Why Bernie Sanders lost and how progressives can still win

As a teaser to our discussion, here are some of McElwee’s findings:

  • It is extremely difficult to significantly change the composition of the electorate via an inspiring campaign or a killer field operation. It has been tried many, many times and almost always ends in failure.
  • There is a way to change the composition of the electorate: by changing laws. Legal and structural reform that focuses on
    • a) making it easier to vote (e.g. automatic voter registration) or
    • b) giving people something valuable to protect (e.g. Medicaid expansion) works.
  • The left’s theory of class politics is grounded in the idea that lower-income, less-educated rural white voters are the likeliest constituency for a left agenda. But those voters, in reality, are much more conservative than the college-educated suburbanites the left often dismisses.

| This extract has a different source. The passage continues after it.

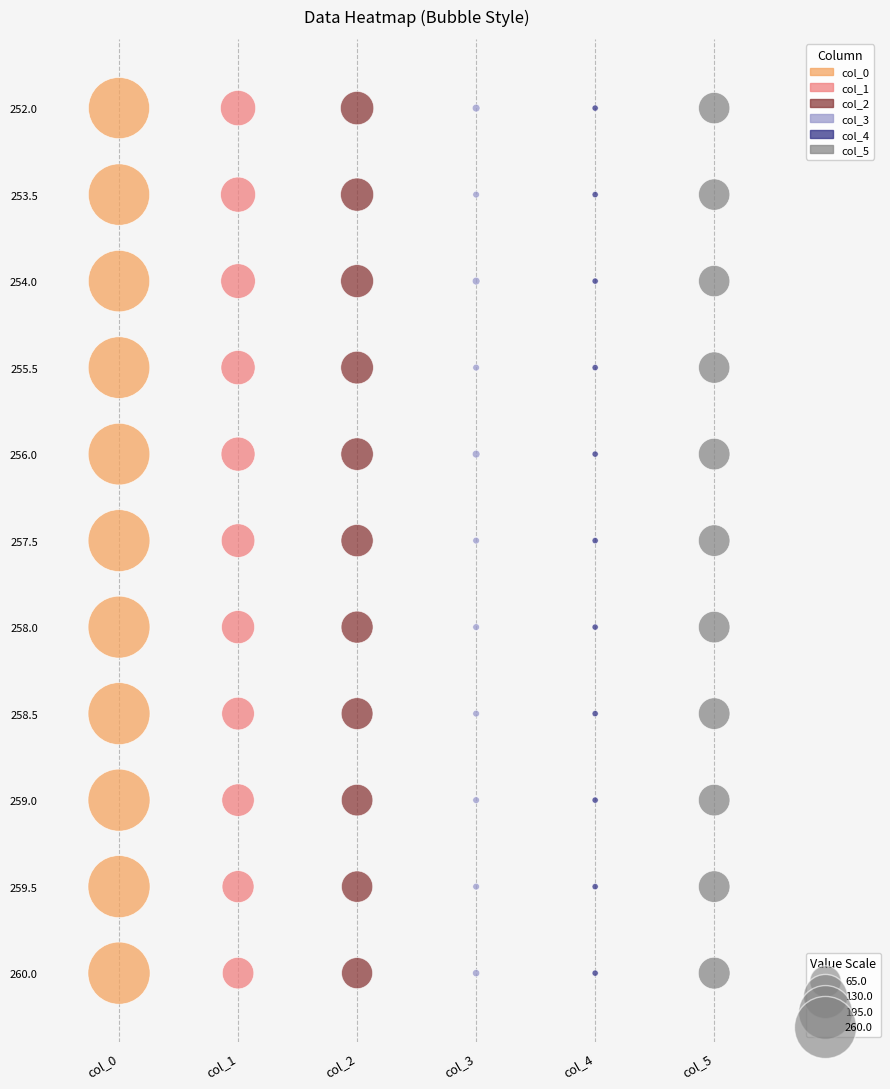

The value of col_5 at col_5 is 2. True or false?

False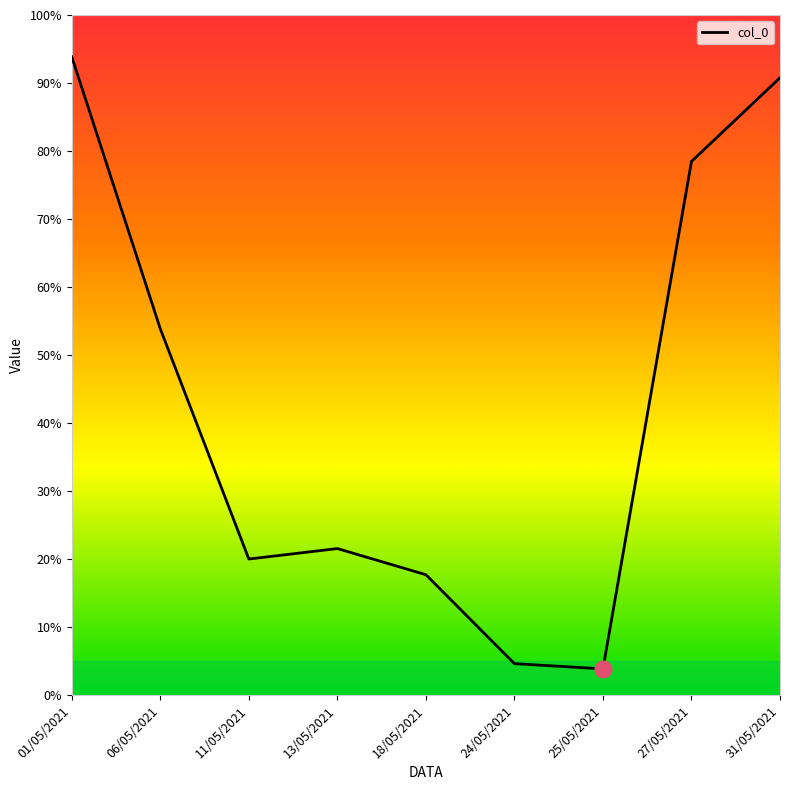

List the labels in order of value, smallest first.

25/05/2021, 24/05/2021, 18/05/2021, 11/05/2021, 13/05/2021, 06/05/2021, 27/05/2021, 31/05/2021, 01/05/2021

  • The trifecta of progressive policy issues that resonate most with these voters (and voters in general) are:
    • 1) aggressive pharmaceutical reform,
    • 2) a job-creating clean energy agenda, and
    • 3) ambitious paid family leave.
  • The way that progressives can build institutional power within the Democratic Party is not by trying to flip red districts but by ousting moderate Democrats in relatively safe blue seats.
  • Incremental legislative victories are an important though often overlooked way of shifting public opinion. In order to pass a major, structural change like Medicare-for-all, you need to prove your theory of the case to voters who are skeptical of change by showing that smaller, incremental changes like Medicaid expansion or lowering prescription drug costs can pass and work when implemented. Those smaller victories are like an investment in the future — they build public confidence in reform that can be cashed in for bigger reform later.
  • Running on a maximalist policy agenda creates a massive expectation gap between what you can achieve and what you say you can achieve. When you promise something and deliver, you build power. When you promise something and bring home half or a quarter, you deflate hope and create cynicism.